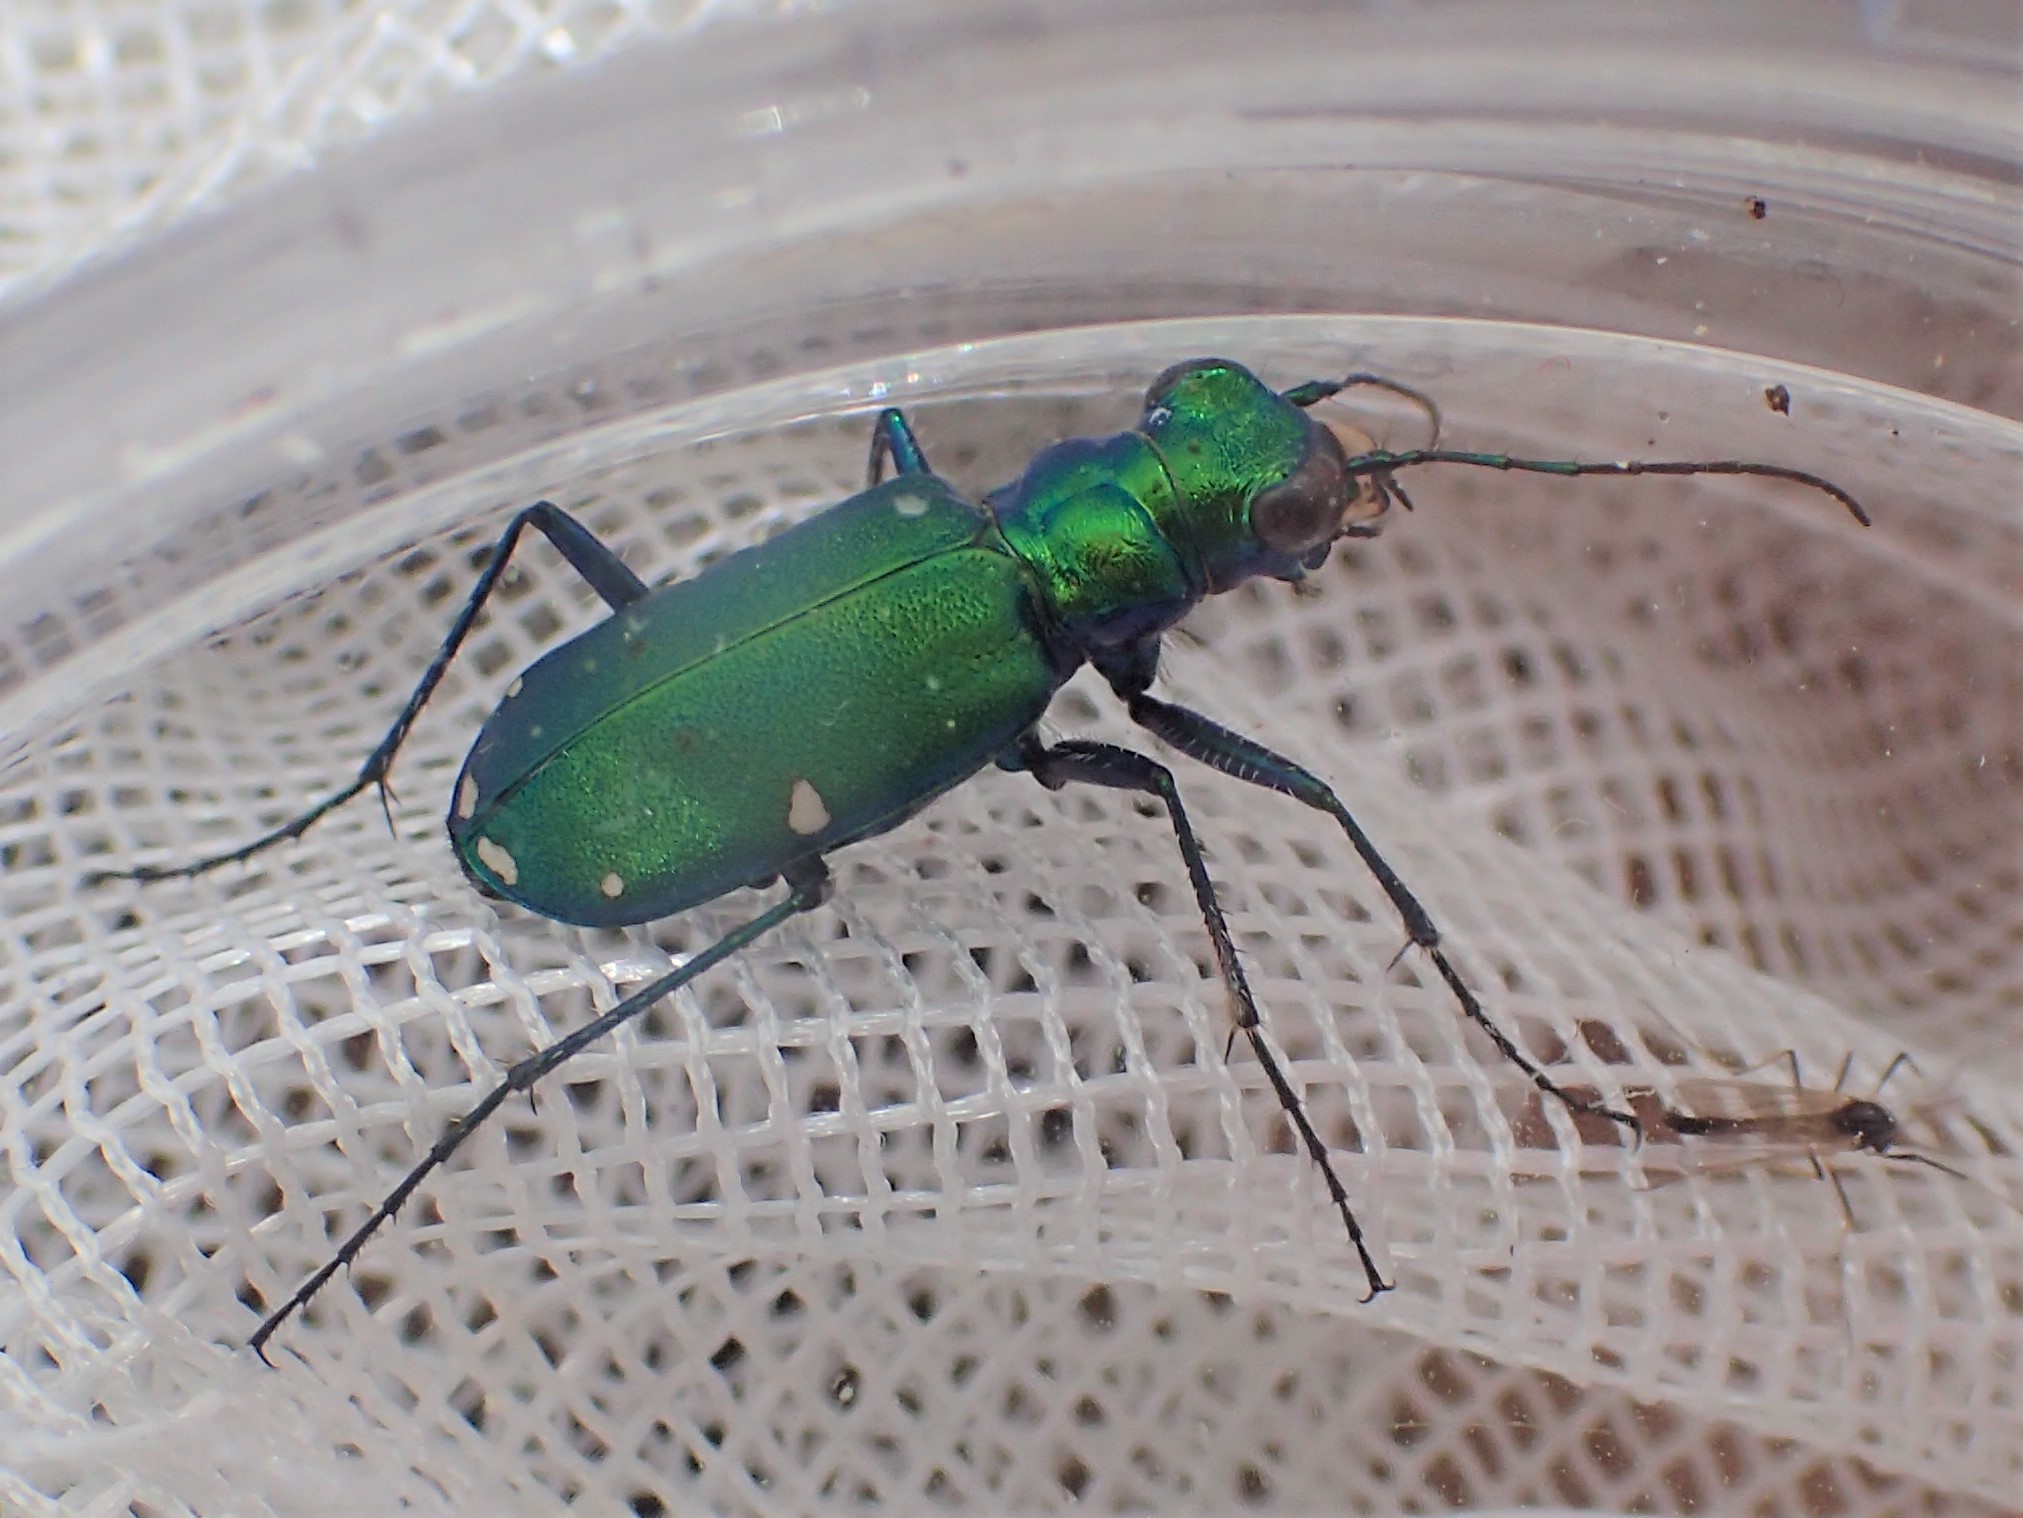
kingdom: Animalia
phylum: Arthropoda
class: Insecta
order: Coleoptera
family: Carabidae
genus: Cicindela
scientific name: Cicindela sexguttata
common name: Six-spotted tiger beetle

* * *

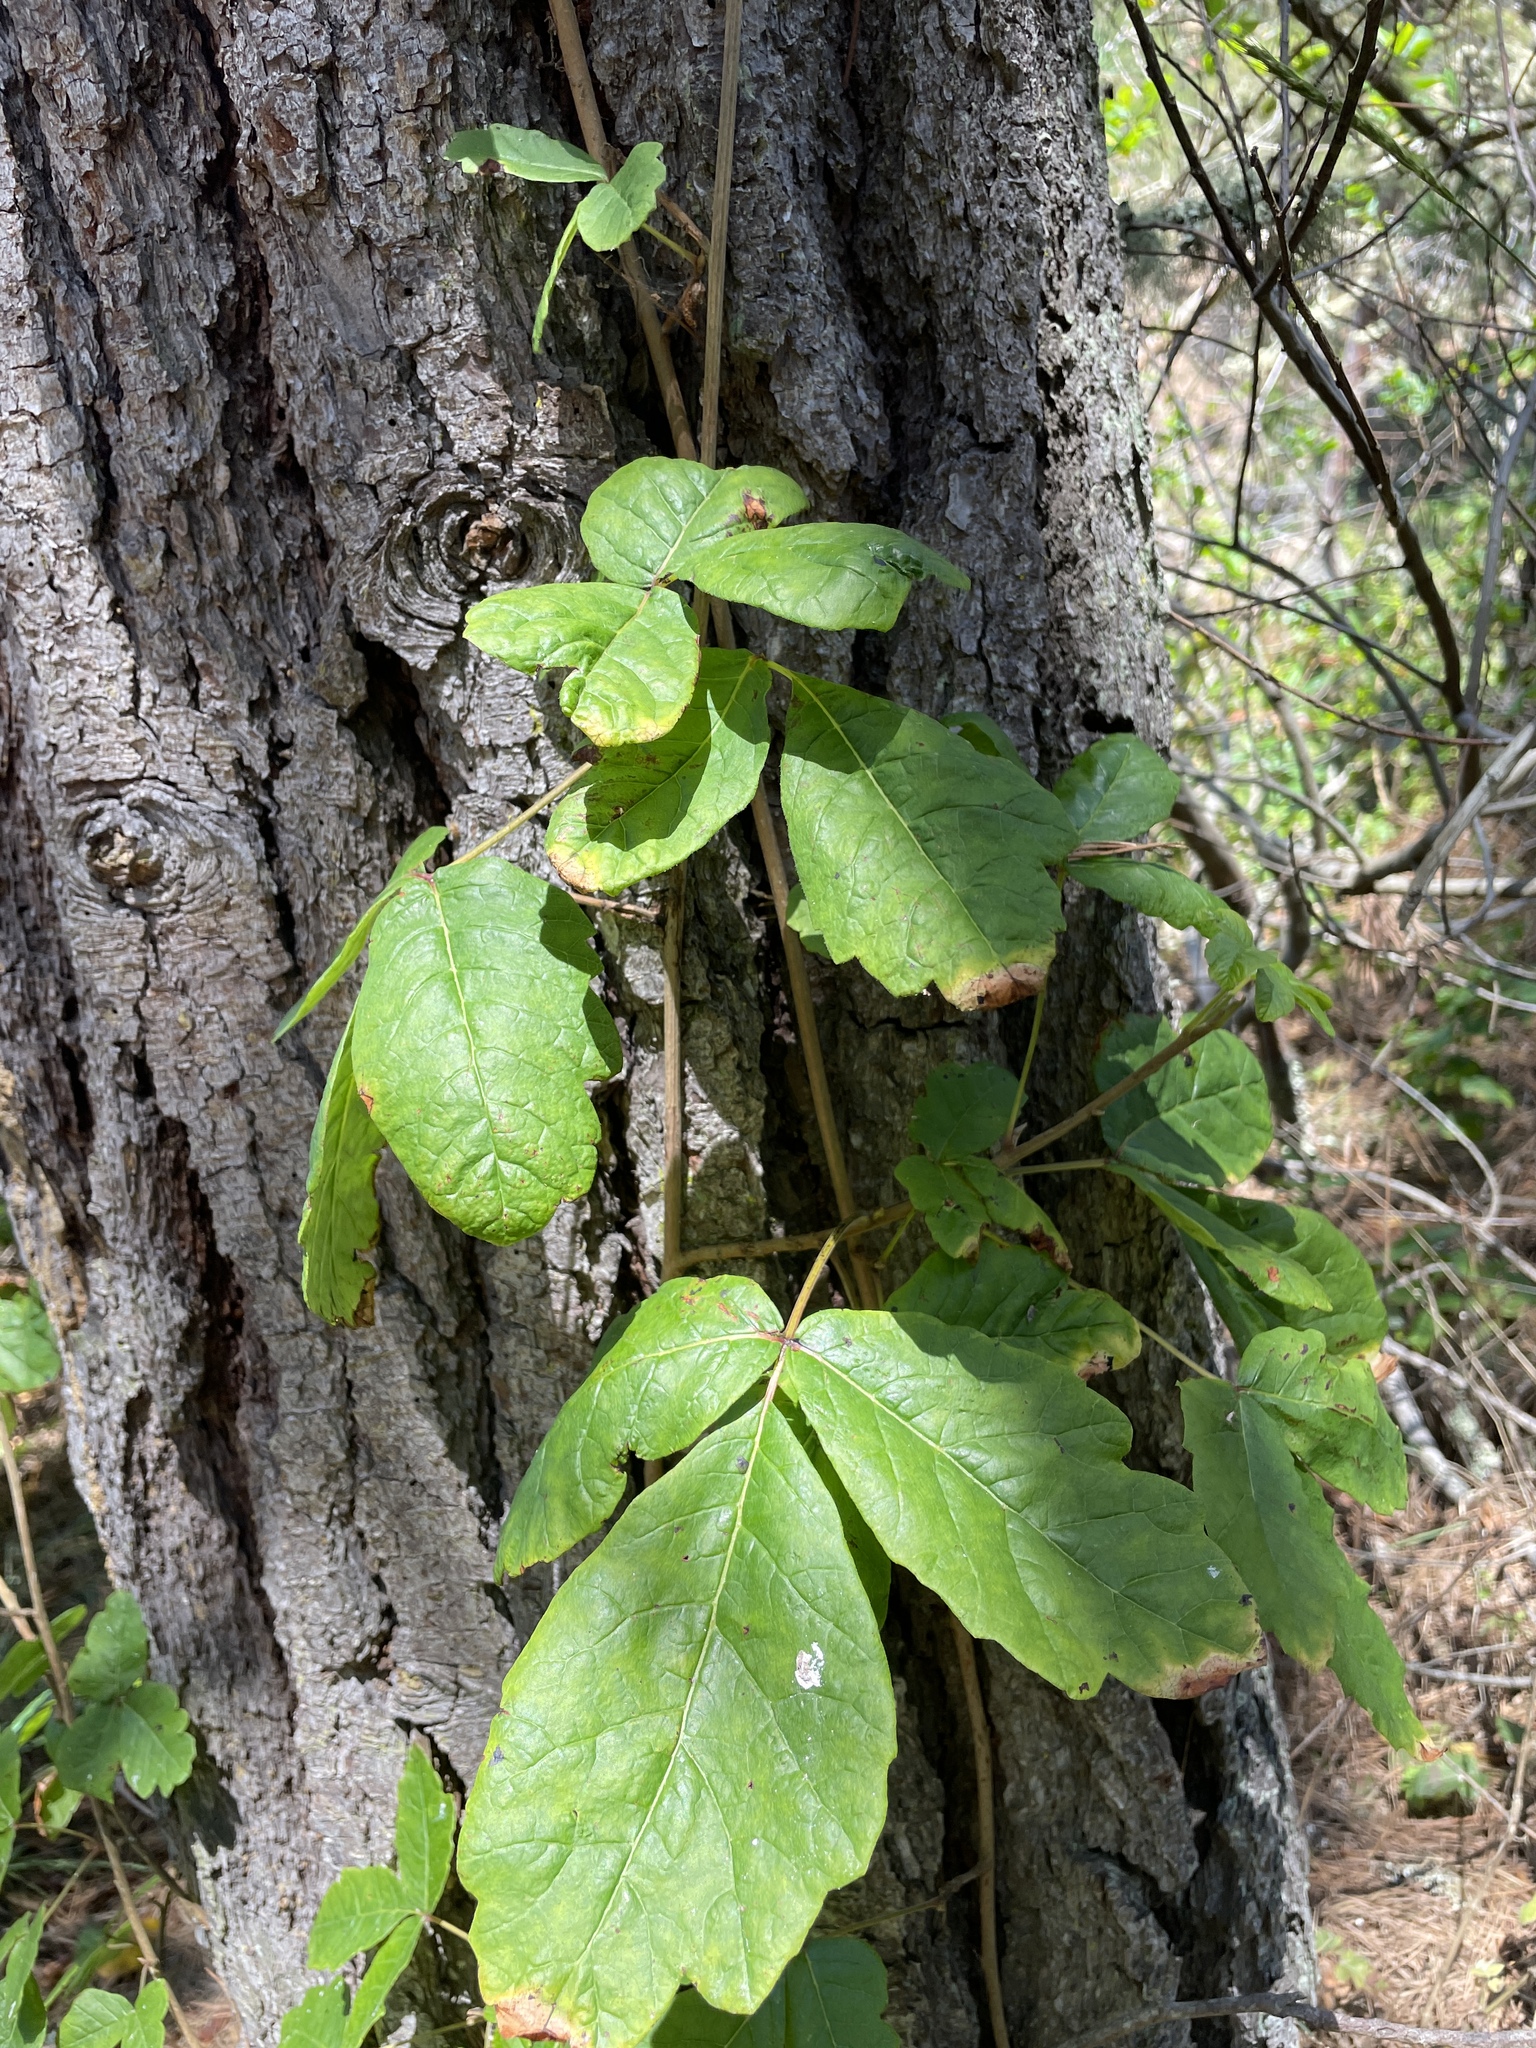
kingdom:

● **EXERCISE**
Retype the records from the line that contains "kingdom: Animalia" through the line that contains "scientific name: Cicindela sexguttata", with both of those lines included.

● **THE ANSWER**
kingdom: Animalia
phylum: Arthropoda
class: Insecta
order: Coleoptera
family: Carabidae
genus: Cicindela
scientific name: Cicindela sexguttata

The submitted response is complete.